Study shows resistance is reversible
In dozens of experiments in mice and in human cancer cells, a team of Johns Hopkins scientists has closely tied production of a cancer-causing protein called TWIST to the development of estrogen resistance in women with breast cancer. Because estrogen fuels much breast cancer growth, such resistance — in which cancers go from estrogen positive to estrogen negative status — can sabotage anticancer drugs that work to block estrogen and prevent disease recurrence after surgery. Estrogen resistance develops in over half of women taking estrogen-blocking medications, such as tamoxifen, and exists from the start in many other women.
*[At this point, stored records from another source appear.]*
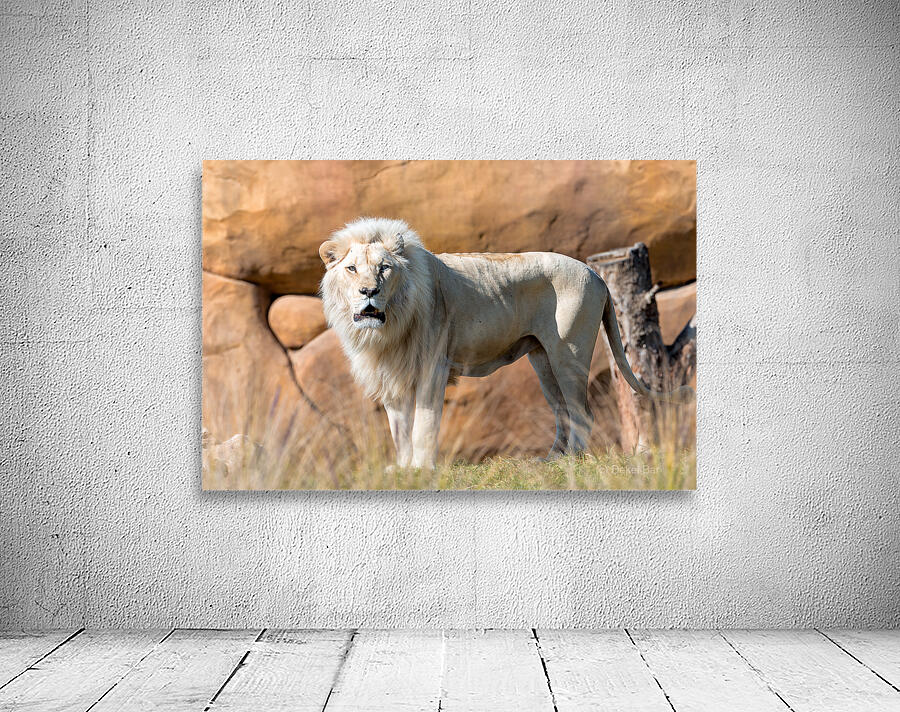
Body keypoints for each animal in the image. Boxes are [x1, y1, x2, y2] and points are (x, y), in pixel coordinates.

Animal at [319, 217, 685, 470]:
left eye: (384, 268)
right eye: (352, 269)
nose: (369, 292)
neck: (388, 328)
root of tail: (596, 274)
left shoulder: (433, 366)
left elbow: (423, 424)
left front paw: (422, 469)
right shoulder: (392, 373)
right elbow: (399, 428)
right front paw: (404, 469)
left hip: (569, 353)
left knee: (582, 411)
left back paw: (571, 460)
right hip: (542, 359)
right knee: (562, 411)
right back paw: (550, 460)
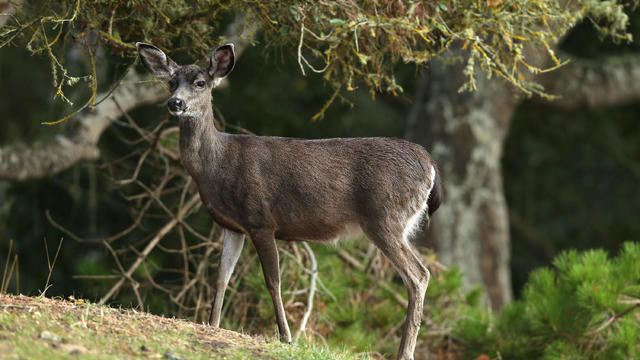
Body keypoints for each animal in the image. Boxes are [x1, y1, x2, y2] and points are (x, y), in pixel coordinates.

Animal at [138, 40, 442, 358]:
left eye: (200, 83)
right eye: (171, 82)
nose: (175, 103)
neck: (216, 166)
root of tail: (431, 164)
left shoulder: (260, 218)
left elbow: (273, 280)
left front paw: (286, 336)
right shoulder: (232, 226)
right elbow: (222, 276)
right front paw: (212, 323)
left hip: (385, 216)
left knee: (419, 275)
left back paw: (405, 351)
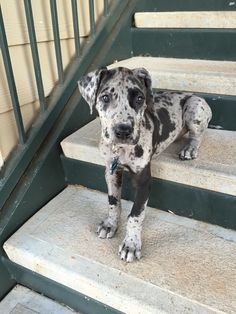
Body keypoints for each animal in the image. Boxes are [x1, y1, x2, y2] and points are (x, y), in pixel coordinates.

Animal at [78, 68, 212, 262]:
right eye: (105, 97)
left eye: (140, 98)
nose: (123, 131)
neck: (121, 150)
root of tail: (191, 94)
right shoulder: (111, 172)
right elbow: (113, 202)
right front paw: (110, 224)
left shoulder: (143, 181)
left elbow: (135, 215)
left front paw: (131, 244)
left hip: (194, 108)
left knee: (197, 136)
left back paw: (190, 148)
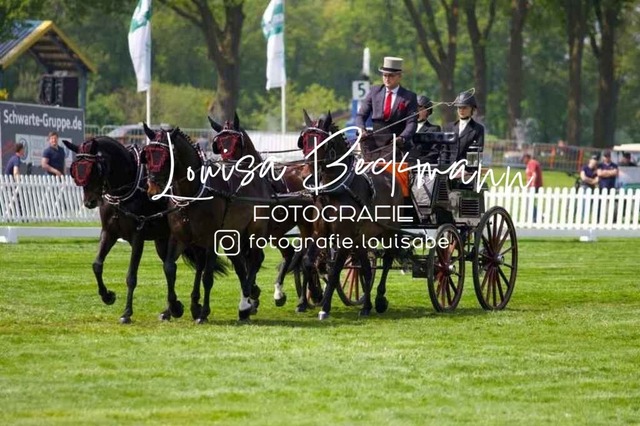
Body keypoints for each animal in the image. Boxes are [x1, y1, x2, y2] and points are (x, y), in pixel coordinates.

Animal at [63, 136, 225, 323]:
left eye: (94, 168)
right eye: (74, 170)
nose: (90, 202)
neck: (125, 190)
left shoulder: (137, 237)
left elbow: (131, 276)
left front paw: (126, 313)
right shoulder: (109, 233)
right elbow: (97, 265)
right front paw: (107, 296)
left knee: (199, 263)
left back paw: (194, 307)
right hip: (164, 240)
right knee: (172, 266)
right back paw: (171, 309)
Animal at [142, 122, 272, 322]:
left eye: (167, 156)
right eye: (147, 155)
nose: (153, 191)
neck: (191, 194)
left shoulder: (212, 239)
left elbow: (207, 276)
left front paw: (203, 312)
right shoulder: (180, 237)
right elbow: (170, 267)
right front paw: (175, 307)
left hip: (254, 230)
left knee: (255, 260)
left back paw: (246, 299)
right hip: (232, 235)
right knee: (240, 264)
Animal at [207, 114, 320, 312]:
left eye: (236, 143)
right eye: (218, 145)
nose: (227, 166)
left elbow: (254, 260)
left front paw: (251, 295)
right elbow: (244, 263)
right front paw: (252, 296)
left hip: (306, 225)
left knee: (305, 257)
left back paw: (307, 297)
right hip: (277, 233)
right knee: (291, 254)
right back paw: (283, 293)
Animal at [299, 111, 404, 320]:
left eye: (323, 142)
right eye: (304, 141)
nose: (307, 173)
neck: (335, 190)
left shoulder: (344, 237)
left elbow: (334, 272)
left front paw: (324, 308)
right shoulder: (320, 233)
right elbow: (308, 262)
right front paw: (314, 295)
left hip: (389, 232)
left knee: (388, 259)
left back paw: (379, 299)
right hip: (362, 239)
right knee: (366, 269)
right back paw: (366, 306)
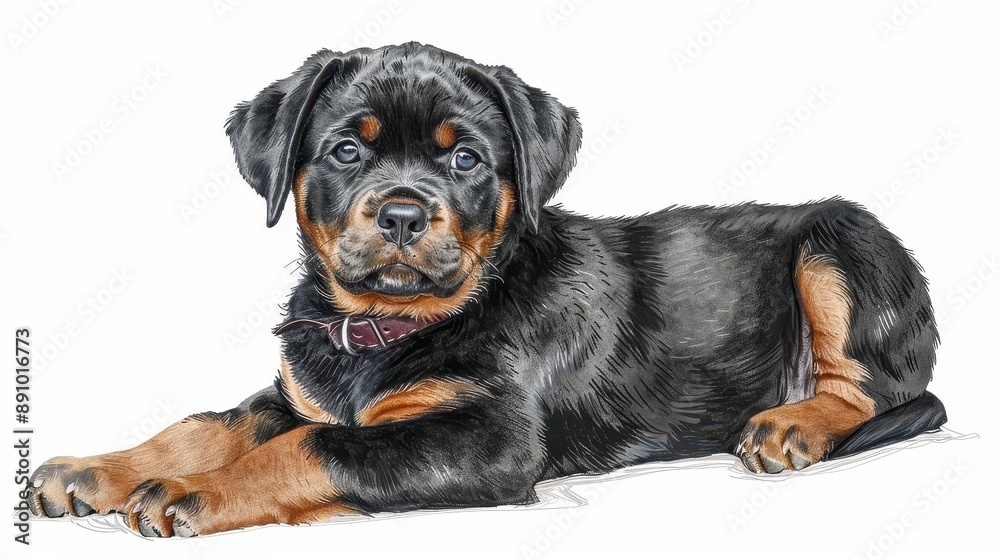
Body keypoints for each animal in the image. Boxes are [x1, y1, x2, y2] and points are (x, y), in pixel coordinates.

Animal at [26, 42, 946, 537]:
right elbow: (209, 424)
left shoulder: (488, 439)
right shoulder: (296, 390)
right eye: (346, 151)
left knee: (872, 387)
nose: (402, 214)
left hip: (839, 241)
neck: (386, 327)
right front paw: (96, 470)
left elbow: (314, 446)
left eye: (465, 157)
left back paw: (791, 424)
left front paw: (193, 493)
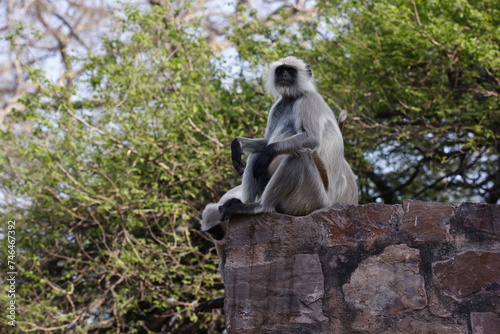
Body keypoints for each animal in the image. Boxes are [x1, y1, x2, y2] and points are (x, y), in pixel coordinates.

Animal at [223, 56, 360, 218]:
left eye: (290, 70)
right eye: (280, 70)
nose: (284, 75)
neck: (292, 98)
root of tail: (328, 204)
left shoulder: (308, 100)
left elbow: (311, 139)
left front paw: (269, 151)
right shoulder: (277, 106)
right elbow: (266, 142)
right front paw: (236, 144)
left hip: (311, 199)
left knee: (298, 156)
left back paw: (259, 206)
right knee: (257, 155)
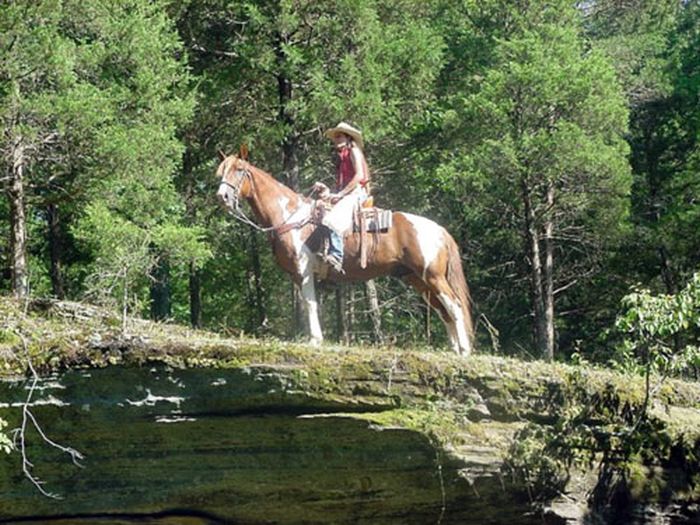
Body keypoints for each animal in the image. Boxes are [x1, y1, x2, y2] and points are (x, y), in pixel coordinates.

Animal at [215, 152, 476, 356]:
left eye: (239, 170)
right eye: (221, 172)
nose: (222, 196)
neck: (290, 217)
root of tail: (440, 230)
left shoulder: (304, 271)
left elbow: (310, 304)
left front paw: (315, 340)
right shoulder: (298, 276)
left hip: (433, 276)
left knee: (454, 306)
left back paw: (464, 350)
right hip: (417, 279)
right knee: (443, 311)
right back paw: (454, 349)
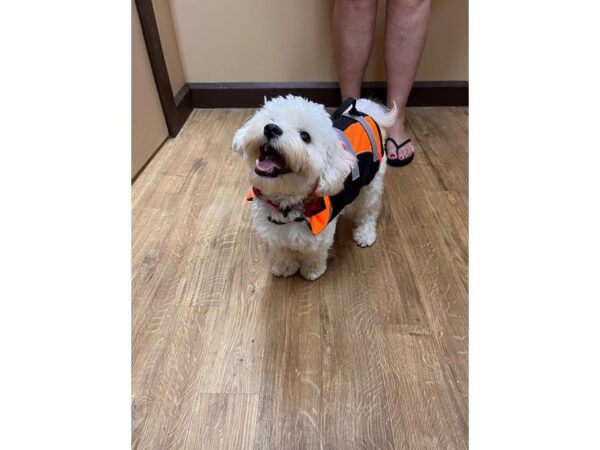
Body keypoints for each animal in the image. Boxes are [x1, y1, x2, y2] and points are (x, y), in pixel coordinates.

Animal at [232, 95, 396, 280]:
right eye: (272, 120)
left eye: (305, 136)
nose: (271, 129)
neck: (285, 206)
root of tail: (363, 112)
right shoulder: (275, 232)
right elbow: (283, 251)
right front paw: (285, 266)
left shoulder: (319, 237)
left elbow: (314, 254)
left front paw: (312, 270)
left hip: (371, 184)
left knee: (369, 212)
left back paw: (365, 234)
The Johns Hopkins-led team of cancer experts also reports that stalling TWIST production significantly reverses estrogen resistance.
“Now that we know TWIST has a major role in controlling estrogen resistance in breast cancer, we can investigate the value of anti-TWIST therapies and how they make possible postsurgical hormone therapy for all women who have had invasive breast cancer,” says senior study investigator and breast cancer biologist Venu Raman, Ph.D. “We suspect that TWIST production may be an underlying cause of estrogen resistance,” adds Raman, an associate professor in the Department of Radiology at the Johns Hopkins University School of Medicine and its Kimmel Cancer Center.
Estrogen resistance, Raman says, not only renders tamoxifen or aromatase inhibitors, such as anastrozole and letrozole, ineffective in women whose original estrogen receptor status was positive, but also rules out these standard treatment options for the one-quarter of women who at the time of their diagnosis already are estrogen receptor negative.
The latest findings of Raman and his team, to be published in the journal Oncogene online Nov. 7, are the first to demonstrate a detrimental link between TWIST activity and estrogen resistance. Previous work by Raman and others had shown that TWIST was more active in women with aggressive breast cancer and less active in women whose breast tumors were benign. But researchers had not yet established the direct connection to lowered levels of estrogen receptors.
In five separate cancerous cell lines grown in the laboratory, some from women with aggressive forms of breast cancer and the rest without, TWIST activity was shown in all cells to be strongly active where estrogen receptor activity was low. Further tests in human tissue samples showed the same result. In additional experiments in mice injected with breast cancer cells, researchers found that TWIST activation led to continuous and aggressive tumor growth despite tamoxifen therapy, while in mice tumors with low levels of TWIST, tumor growth waned within two months of treatment.
The new experiments are also believed to be the first to show that estrogen resistance is not a permanent condition, the researchers report. Halting TWIST production in two cell lines resulted in some return of anti-estrogen drug sensitivity. Almost 40 percent of cells tested reverted from being estrogen receptor negative to estrogen receptor positive, and some 30 percent of these cell receptors became tamoxifen sensitive, allowing the drug to target the cancerous cells.